Thus without, as yet, developing any eminent specialty, the resources of this Territory seem to promise all the requisites of prosperity to a large population; while the climate is mild and extremely healthy, and the great thoroughfare between the east and the west furnishes all necessary facilities for transporting its supplies to the best markets. More intimate knowledge of its mineral deposits may perhaps give it a higher rank as a mining State.
THE DISTRICT OF COLUMBIA.
The first Congress convened under the new Constitution in 1789, held its session in New York. The seat of government was then removed to Philadelphia. There was much dissension as to where it should be permanently located. The North and the South, were each equally obstinate in their desire to locate it in their own section, and the quarrel threatened a rupture of the confederacy. The great political question of the time was the debts of the States contracted in carrying on the War of Independence. The South, disliking a strong central-government, opposed giving the charge of the finances of the country into its hands; while the North, strongly approved the plan of clothing it with authority to concentrate the strength of the nation to a reasonable extent, so that it might be able to act with vigor, and make the country formidable to its enemies. The reservation of as much power as possible to the individual States was a vital question with the South, since it wished to maintain Slavery, and it was always foreseen that the north must preponderate, ultimately, in the general government; and the north was unfriendly to slavery. The Constitution could make its way in the South only by compromise as to slavery.
The question was a very difficult and delicate one to adjust, but with much tact Jefferson and Hamilton, usually antagonists in politics, united to urge a compromise; the North conceding the location of the national capital, and the South the assumption, by the general government, of the State debts. This was accomplished in 1790, and Washington selected the site on his own Potomac, Virginia and Maryland uniting to give a tract ten miles square, extending to both sides of the river. A new city was laid out, and buildings erected which were occupied for the first time in 1800. This small territory, the government and control of which was lodged wholly in Congress, was called “Columbia.” This possession of its own capital was considered important in order to avoid a possible conflict of Federal and State authority.

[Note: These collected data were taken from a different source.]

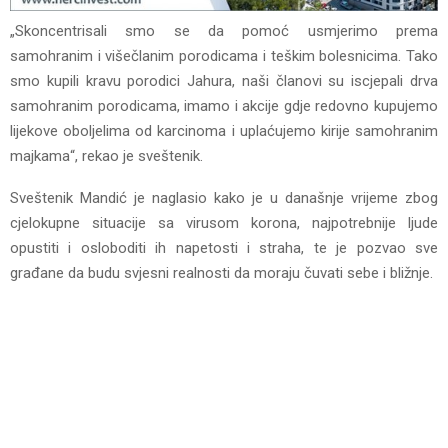
„Skoncentrisali smo se da pomoć usmjerimo prema
samohranim i višečlanim porodicama i teškim bolesnicima. Tako
smo kupili kravu porodici Jahura, naši članovi su iscjepali drva
samohranim porodicama, imamo i akcije gdje redovno kupujemo
lijekove oboljelima od karcinoma i uplaćujemo kirije samohranim
majkama“, rekao je sveštenik.
Sveštenik Mandić je naglasio kako je u današnje vrijeme zbog
cjelokupne situacije sa virusom korona, najpotrebnije ljude
opustiti i osloboditi ih napetosti i straha, te je pozvao sve
građane da budu svjesni realnosti da moraju čuvati sebe i bližnje.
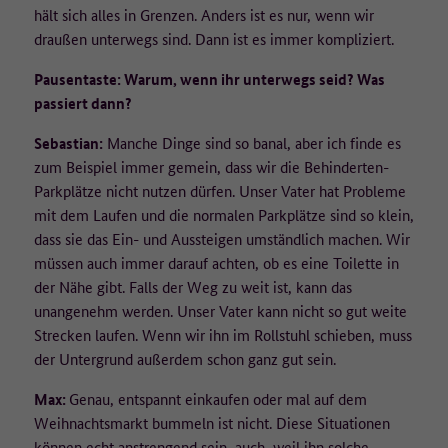
Laufzeit
1 Jahr
hält sich alles in Grenzen. Anders ist es nur, wenn wir
• Betriebssystem-Version,
• Browser/Browser-Engines und Browser-Plugins,
draußen unterwegs sind. Dann ist es immer kompliziert.
Dieser Wert speichert Ihre Consent-
• aufgerufene URLs,
Einstellungen. Unter anderem eine zufällig
• die Website, von der auf die aufgerufene Seite gelangt wurde
Pausentaste: Warum, wenn ihr unterwegs seid? Was
Zweck
generierte ID, für die historische Speicherung
(Referrer-Site),
passiert dann?
Ihrer vorgenommen Einstellungen, falls der
• Verweildauer,
Webseiten-Betreiber dies eingestellt hat.
• heruntergeladene PDFs,
Sebastian:
Manche Dinge sind so banal, aber ich finde es
• eingegebene Suchbegriffe.
zum Beispiel immer gemein, dass wir die Behinderten-
Parkplätze nicht nutzen dürfen. Unser Vater hat Probleme
Die IP-Adresse wird nicht vollständig gespeichert, die letzten
mit dem Laufen und die normalen Parkplätze sind so klein,
beiden Oktette werden zum frühestmöglichen Zeitpunkt
dass sie das Ein- und Aussteigen umständlich machen. Wir
weggelassen/verfremdet (Beispiel: 183.172.xxx.xxx).
müssen auch immer darauf achten, ob es eine Toilette in
der Nähe gibt. Falls der Weg zu weit ist, kann das
Es werden keine Cookies auf dem Endgerät gespeichert. Wird eine
Einwilligung für die Datenerfassung nicht erteilt, erfolgt ein Opt-
unangenehm werden. Unser Vater kann nicht so gut weite
Out-Cookie auf dem Endgerät, welcher dafür sorgt, dass keine
Strecken laufen. Wenn wir ihn im Rollstuhl schieben, muss
Daten erfasst werden.
der Untergrund außerdem schon ganz gut sein.
Wie lange werden die Daten gespeichert?
Max:
Genau, entspannt einkaufen oder mal auf dem
Weihnachtsmarkt bummeln ist nicht. Diese Situationen
Die pseudonymisierte IP-Adresse wird für 90 Tage gespeichert und
können echt anstrengend sein, auch, weil ihn solche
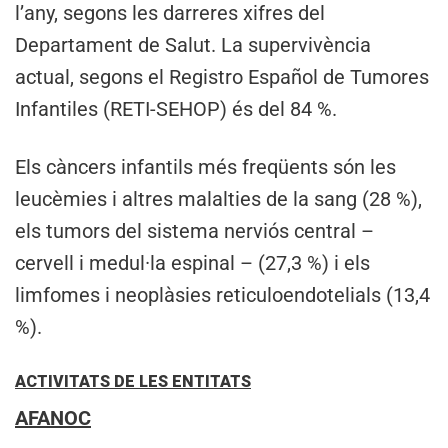
l’any, segons les darreres xifres del
Departament de Salut. La supervivència
actual, segons el Registro Español de Tumores
Infantiles (RETI-SEHOP) és del 84 %.
Els càncers infantils més freqüents són les
leucèmies i altres malalties de la sang (28 %),
els tumors del sistema nerviós central –
cervell i medul·la espinal – (27,3 %) i els
limfomes i neoplàsies reticuloendotelials (13,4
%).
ACTIVITATS DE LES ENTITATS
AFANOC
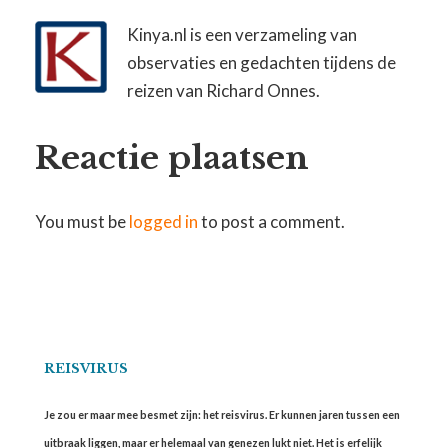
Kinya.nl is een verzameling van
observaties en gedachten tijdens de
reizen van Richard Onnes.
Reactie plaatsen
You must be
logged in
to post a comment.
REISVIRUS
Je zou er maar mee besmet zijn: het reisvirus. Er kunnen jaren tussen een
uitbraak liggen, maar er helemaal van genezen lukt niet. Het is erfelijk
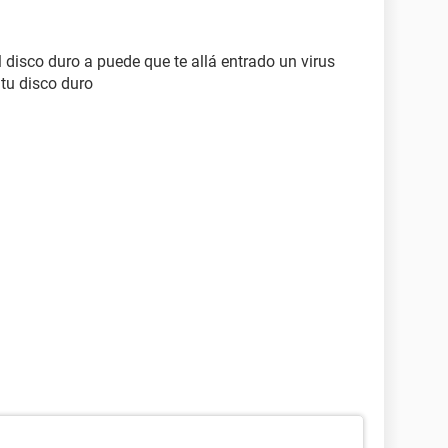
 disco duro a puede que te allá entrado un virus
 tu disco duro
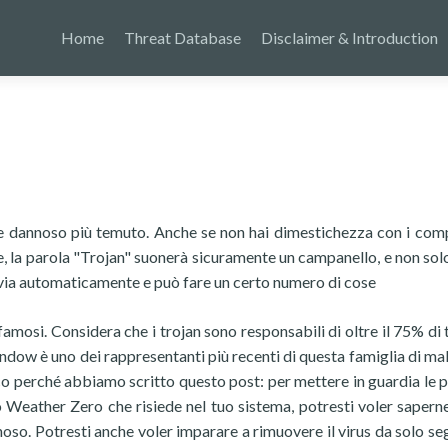
Home
Threat Database
Disclaimer & Introduction
e dannoso più temuto. Anche se non hai dimestichezza con i com
e, la parola "Trojan" suonerà sicuramente un campanello, e non solo
via automaticamente e può fare un certo numero di cose
famosi. Considera che i trojan sono responsabili di oltre il 75% di 
dow è uno dei rappresentanti più recenti di questa famiglia di ma
co perché abbiamo scritto questo post: per mettere in guardia le 
Weather Zero che risiede nel tuo sistema, potresti voler saperne
noso. Potresti anche voler imparare a rimuovere il virus da solo s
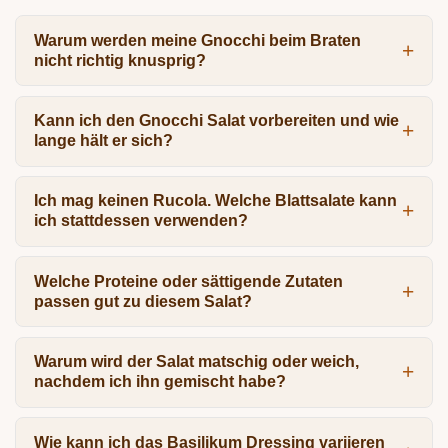
Warum werden meine Gnocchi beim Braten
nicht richtig knusprig?
Kann ich den Gnocchi Salat vorbereiten und wie
lange hält er sich?
Ich mag keinen Rucola. Welche Blattsalate kann
ich stattdessen verwenden?
Welche Proteine oder sättigende Zutaten
passen gut zu diesem Salat?
Warum wird der Salat matschig oder weich,
nachdem ich ihn gemischt habe?
Wie kann ich das Basilikum Dressing variieren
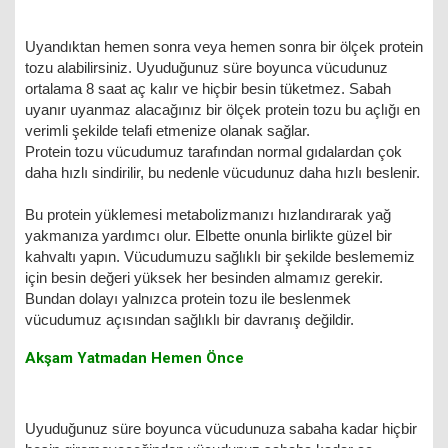
Uyandıktan hemen sonra veya hemen sonra bir ölçek protein
tozu alabilirsiniz. Uyuduğunuz süre boyunca vücudunuz
ortalama 8 saat aç kalır ve hiçbir besin tüketmez. Sabah
uyanır uyanmaz alacağınız bir ölçek protein tozu bu açlığı en
verimli şekilde telafi etmenize olanak sağlar.
Protein tozu vücudumuz tarafından normal gıdalardan çok
daha hızlı sindirilir, bu nedenle vücudunuz daha hızlı beslenir.
Bu protein yüklemesi metabolizmanızı hızlandırarak yağ
yakmanıza yardımcı olur. Elbette onunla birlikte güzel bir
kahvaltı yapın. Vücudumuzu sağlıklı bir şekilde beslememiz
için besin değeri yüksek her besinden almamız gerekir.
Bundan dolayı yalnızca protein tozu ile beslenmek
vücudumuz açısından sağlıklı bir davranış değildir.
Akşam Yatmadan Hemen Önce
Uyuduğunuz süre boyunca vücudunuza sabaha kadar hiçbir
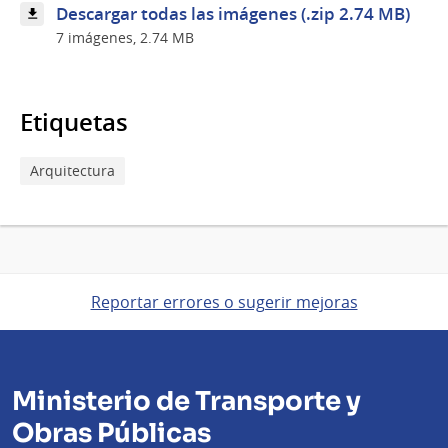
cuarta
Descargar todas las imágenes (.zip 2.74 MB)
edición
7 imágenes, 2.74 MB
del
Programa
Accesos
Etiquetas
Arquitectura
Reportar errores o sugerir mejoras
Ministerio de Transporte y
Obras Públicas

The capital city was located on the Maryland side, and called Washington. The territory on the Virginia side was, in 1846, re-ceded to Virginia. On Feb. 21st, 1871, the District was made a territory, with a legislature for its internal government, and the right to be represented by one member in the House of Representatives.
The population in 1870 was 131,706. Washington is adorned with many immense buildings erected for the various departments of the government, and the capitol itself is one of the largest in the world, and cost $5,000,000. It is worthy of the great nation represented in its halls.
CHAPTER LXX.
THE ANNEXATION POLICY.
1. The original States of the American Union were all on the Atlantic seaboard. The central States were separated from the fertile valleys and plains of the Mississippi and its tributaries by mountains, while those lying at the northern and southern extreme found, in the vast forests filled with fierce and hostile savages, a still greater barrier against settlement westward. The “Old Thirteen” found their hands and thoughts sufficiently occupied with the establishment of their liberties, and the ultimate western boundaries of the country were left to be settled in future years. Fortunately for us England was too much occupied with the immense debt the useless American war had cost her to make difficulties over the cession of the western regions to us; and, at the peace, we were in possession of the whole region from the Atlantic ocean to the Mississippi river. That was enough and more for the present; but the people were enterprising. We offered a home, freedom, and great opportunities to the oppressed and poor of other lands, and that region was soon sufficiently peopled to show what other regions were required to secure the prosperity of all.
2. It soon became clear that the development of the Western States east of the Mississippi required the possession of the lower part of the river and the territory on its western bank. Circumstances were favorable to its acquisition, and Louisiana, extending from the mouth of the river far up toward its head waters, including several hundred thousand square miles of as valuable land as was to be found on the continent, was purchased. It entered into the vindictive policy of Napoleon Bonaparte to injure England by strengthening America, and it was obtained for the comparatively insignificant sum of fifteen million dollars. This annexation was altogether essential to the security and development of the larger part of the original territory.